Tuesday, November 30, 2010

Korea in Fiction and Reality


Given the recent developments between the Koreas, my email inbox has been flooded by concerned friends internationally. As I sit in a café amidst largely nonchalant Koreans enjoying their coffees and sharing the latest Miss A tunes with their ipods and iphones, I wonder how people in the USA can possibly entertain the notion that they have any part of the US global empire? Or put in other words, given the warped media façade presented in the American states, how can it be possible for voters there to actually have any hand in the affairs here or anywhere else? Do Americans think their hand fed opinions are there own? The Korean coverage and the talk on the street over the events here don’t remotely resemble the media frenzy as seen on T.V.: in the USA. Given this thought, I see a good opportunity to review The Land of the Banished by Cho Chong-Rae, as translated by Chun Kyung-Ja and published by the Jimoondang Publishing Company in 2001. This book revolves around the life of a political and social outcast. Cheon Mahn-seok, our protagonist and perhaps antagonist too, lives a life of horrors; these are both afflicted from external circumstance and from his reactions to these as well.

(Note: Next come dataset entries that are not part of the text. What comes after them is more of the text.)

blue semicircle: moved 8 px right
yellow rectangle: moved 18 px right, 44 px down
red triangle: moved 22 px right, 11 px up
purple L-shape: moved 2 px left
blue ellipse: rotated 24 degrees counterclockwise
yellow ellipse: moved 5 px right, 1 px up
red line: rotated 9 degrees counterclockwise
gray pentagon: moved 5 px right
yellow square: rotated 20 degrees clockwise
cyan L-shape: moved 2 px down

The character development alone make this book an extremely worthy read. Cho works by moving backward and forward through Cheon’s life, juxtaposing his predicament in the present with his childhood, adolescence, and adulthood. At the time we meet our hero he has already climbed his way into his last days as a well aged man. The man came into his lot as an outcast from the town of his youth by participating in the killing of the former classes of power after the rise of the People‘s Army. But the author, Cho, does not simply leave his protagonist's life simply as that of a demented murderer of the former ruling and exploitative class. He instead fleshes our Cheon out by showing how he could have behaved so callously in the aftermath of his rise to rank. Cheon Mahn-seok describes himself as a serf and slave, and a failed one at that.

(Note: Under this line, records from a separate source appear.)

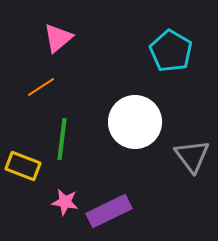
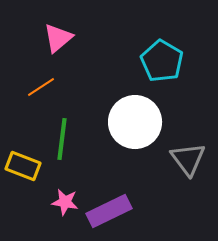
cyan pentagon: moved 9 px left, 10 px down
gray triangle: moved 4 px left, 3 px down
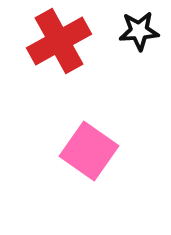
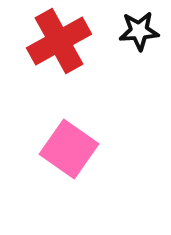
pink square: moved 20 px left, 2 px up
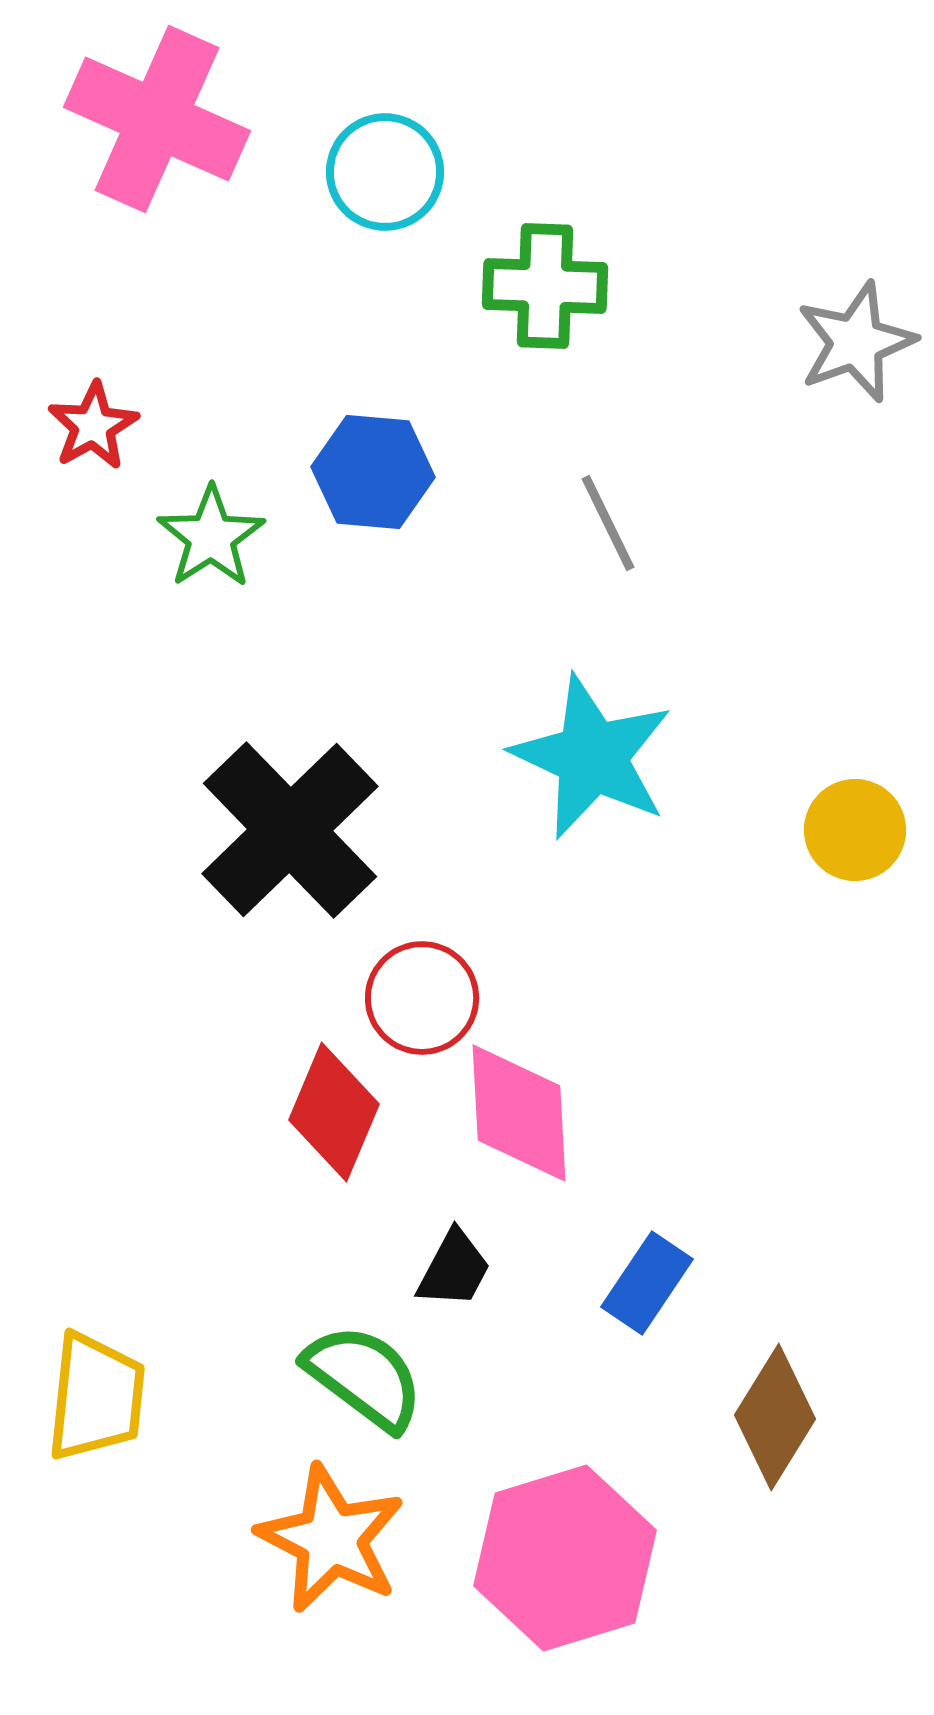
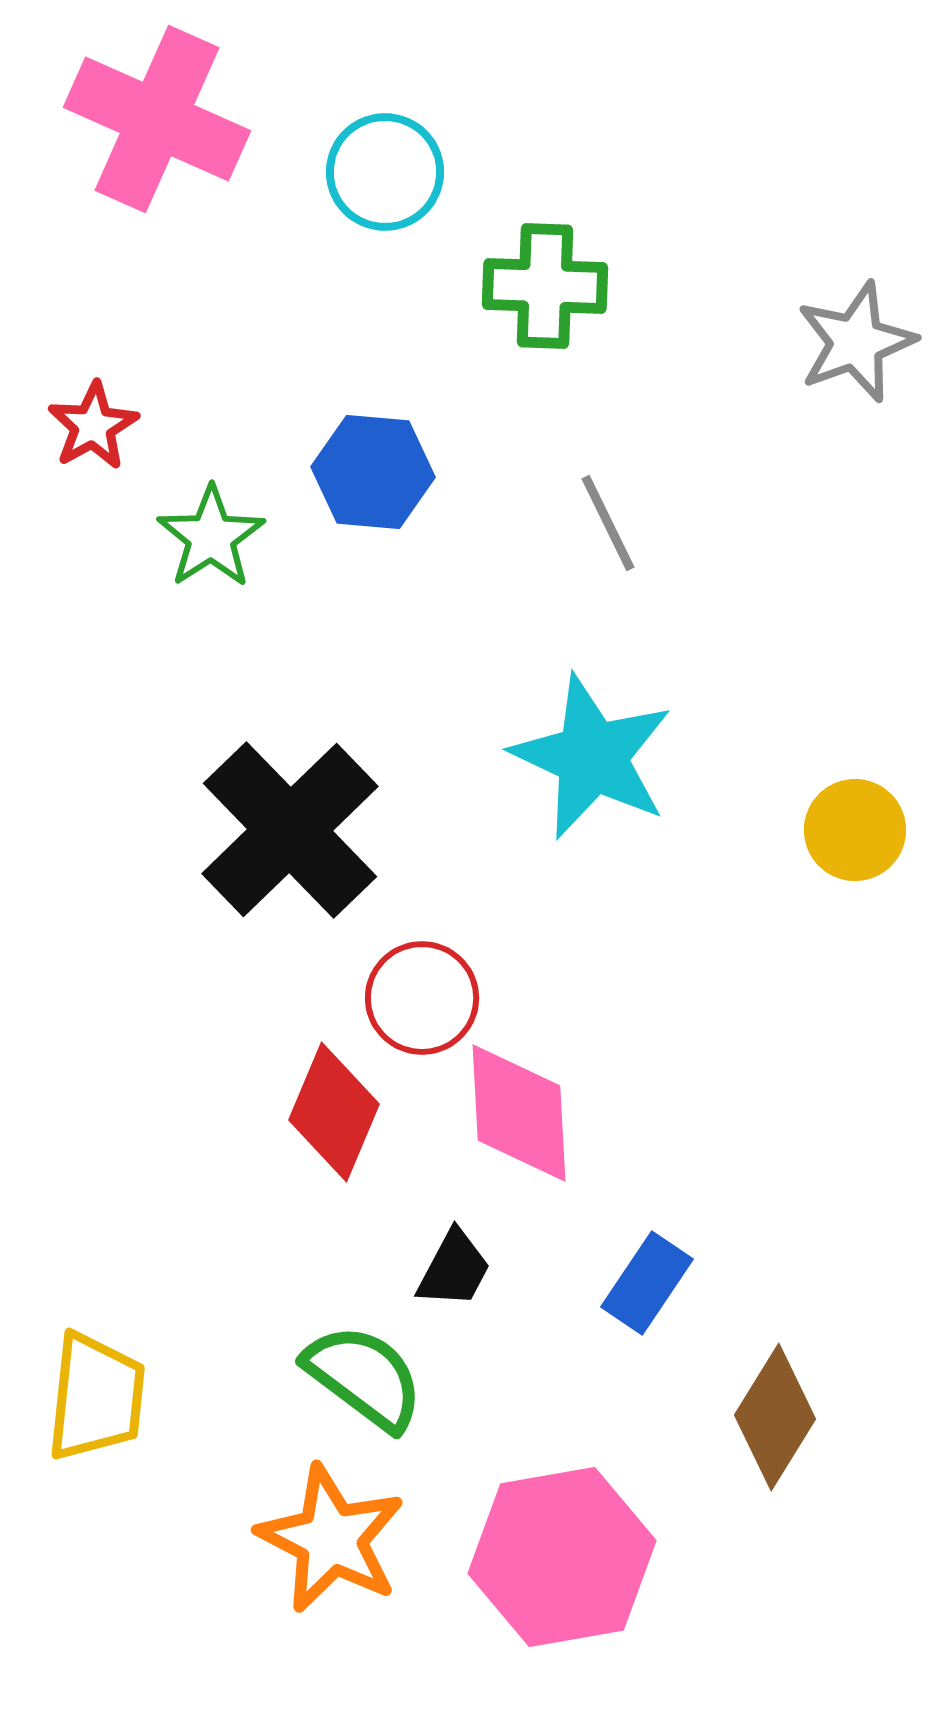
pink hexagon: moved 3 px left, 1 px up; rotated 7 degrees clockwise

Cheon lived a terrible life, feeling that even deigning to produce progeny would only bring another generation of slaves into the world to be exploited by the rich; this theme echoes itself by various names throughout the entire text. As a child, dependent as he was on his parents serfdom under a wealthy family’s heel, he scoured the forest in search of food, not for fun but out of necessity. After Mahn-seok saved a younger son of the Choe’s, his own family's lords, the older Choe brothers mistakenly took him as attacking their younger brother and attacked him only to lose due to their weak pampered lifestyles. After their defeat, Mahn-seok and his whole family were deprived of their status as even the serf’s of the Choe’s. He and his family were expelled from their duties as slaves and sent off with nothing. Thus, Cho builds a believable human narrative, even for our murderous anti-hero and protagonist.

Later, Mahn-seok had participated in the murder of the former ruling class as a young man. He had gone far further than his superior Su-gil, a Chairman of the local People’s Committee in killing off the former landlords. As such, after the reprisal and rise of the South in the town of Mahn-seok’s youth, he became unable to return. Even before the town was retaken by the South’s forces he had too become an outcast among the People’s Army. He managed this feat by slaying his wife along with her lover, Mahn-seok’s superior commander in the army. Thus, our character was more than deeply flawed; he was totally abandoned by all sides politically, socially, and had lost much of his humanity as well. Cho Chong-Rae’s piece stretches the boundaries of personal narrative by illuminating the causality of this protagonist’s life and what a reader can expect too. The calculus of human action and reaction throughout this tragedy remains unbelievable and believable as well. It also illustrates the causality of inhumanity in humanity.

The nuance of reason and counter reason on these pages demonstrates a Korea in self-reflection over its history and not the static Korea of Euro-American media representations. The authors in fiction demonstrate the same lucid contemplation over the political division as their political counterparts. The only simplistic analysis continue as ink on the pages of outsiders, largely in the US media. The recent events between the two Koreas should serve as a warning that the conducting of military exercises on contested seas between these severed families ought not to be taken lightly. Obviously, in point and fact, the North’s assault on civilian target was unacceptable. But the US media and her lover in arms, the US military, shouldn’t feed their audience in North America the message that the empire is needed here. Those who welcome US imperialism here are matched by those seeking its removal through protests which shame the anti-war movements in the US. Moreover, among those who desire the alliance’s continuance, many don’t want a provocative presence and less want permanent bases in the South.

Rather than pushing the North into a corner, space should be allotted for continued ties that develop under better circumstances. The South has investments in the North and mature or educated people here I talk with seek eventual cultural and social reconciliation. The US empire only aggravates and perpetuates a painful division. The US should most certainly maintain its interest in protecting its ally here, but aggravation is another issue altogether. Cho Chong-Rae’s character development show the subtleties of action and reaction. They show the light and shadow of real life. What Americans do not see in the real daily life of Korea is everything gray, everything nuanced, everything indispensable to a clear analysis.